Introduction:​ Autosomal dominant hypophosphatemic rickets (ADHR) is unique for its incomplete penetrance, variety of disease onsets, and waxing and waning phenotypes. Iron deficiency is a trigger of ADHR. This study aimed to clarify the role of iron deficiency in ADHR.

Methods:​ Data of clinical manifestations and laboratory examinations were collected from patients among eight kindreds with ADHR. Multiple regression and Pearson’s correlation tests were performed to test the relationships of serum phosphate levels and other laboratory variables during the patients’ follow-ups.

Results:​ Among 23 ADHR patients with fibroblast growth factor 23 (FGF23) mutations, 14 patients presented with obvious symptoms.
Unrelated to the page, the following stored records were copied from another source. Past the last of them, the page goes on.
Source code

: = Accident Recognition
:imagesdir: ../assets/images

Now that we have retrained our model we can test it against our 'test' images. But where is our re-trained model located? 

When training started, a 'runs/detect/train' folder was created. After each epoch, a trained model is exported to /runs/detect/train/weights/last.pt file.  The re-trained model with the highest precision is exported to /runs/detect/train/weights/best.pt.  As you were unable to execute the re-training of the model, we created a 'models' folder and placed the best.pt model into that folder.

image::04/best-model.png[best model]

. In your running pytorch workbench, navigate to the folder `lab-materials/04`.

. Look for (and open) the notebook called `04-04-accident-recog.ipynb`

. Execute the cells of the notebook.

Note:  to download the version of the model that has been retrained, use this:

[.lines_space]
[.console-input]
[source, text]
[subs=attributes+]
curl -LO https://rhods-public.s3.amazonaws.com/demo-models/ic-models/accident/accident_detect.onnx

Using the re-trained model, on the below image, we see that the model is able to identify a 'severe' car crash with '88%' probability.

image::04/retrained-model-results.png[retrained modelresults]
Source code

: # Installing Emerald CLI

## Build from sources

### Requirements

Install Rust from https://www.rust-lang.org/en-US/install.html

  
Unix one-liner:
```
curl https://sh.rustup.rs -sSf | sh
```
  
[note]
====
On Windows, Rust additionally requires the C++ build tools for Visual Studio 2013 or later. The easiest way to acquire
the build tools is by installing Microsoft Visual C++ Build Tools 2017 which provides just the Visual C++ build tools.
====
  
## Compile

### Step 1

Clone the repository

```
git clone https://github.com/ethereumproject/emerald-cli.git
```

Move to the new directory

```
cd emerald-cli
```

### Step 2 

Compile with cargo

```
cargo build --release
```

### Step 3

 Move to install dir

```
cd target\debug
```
Ten patients had iron deficiency at the onset of ADHR, coinciding with menarche, menorrhagia, pregnancy, and chronic gastrointestinal bleeding. Two patients who did not have their iron status tested presented with symptoms after abortion and pregnancy in one patient each, which suggested that they also had iron deficiency at onset. Patients were treated with ferrous succinate tablets, vitamin C, and neutral phosphate and calcitriol. With correction of the iron status, the patients’ symptoms showed notable improvement, with increased serum phosphate levels. Two patients’ FGF23 levels also declined to the normal range. There were strong correlations between serum phosphate and serum iron levels (r = 0.7689, p < 0.0001), serum ferritin levels (r = 0.5312, p = 0.002), iron saturation (r = 0.7907, p < 0.0001), and transferrin saturation (r = 0.7875, p < 0.001). We also examined the relationships between serum phosphate levels and hemoglobin-related indices, which were significant (hemoglobin:​ r = 0.71, p < 0.0001;​ MCV:​ r = 0.7589, p < 0.0001;​ MCH:​ r = 0.8218, p < 0.0001;​ and MCHC:​ r = 0.7751, p < 0.0001). Longitudinal data of six patients’ follow-up also showed synchronous changes in serum phosphate with serum iron levels.

Conclusions:​ Iron deficiency plays an important role in triggering ADHR. Monitoring and correcting the iron status are helpful for diagnosing and treating ADHR. Iron metabolism parameters and hemoglobin-related parameters are positively correlated with serum phosphate levels in patients with ADHR and iron deficiency, and these might serve as good indicators of prognosis of ADHR.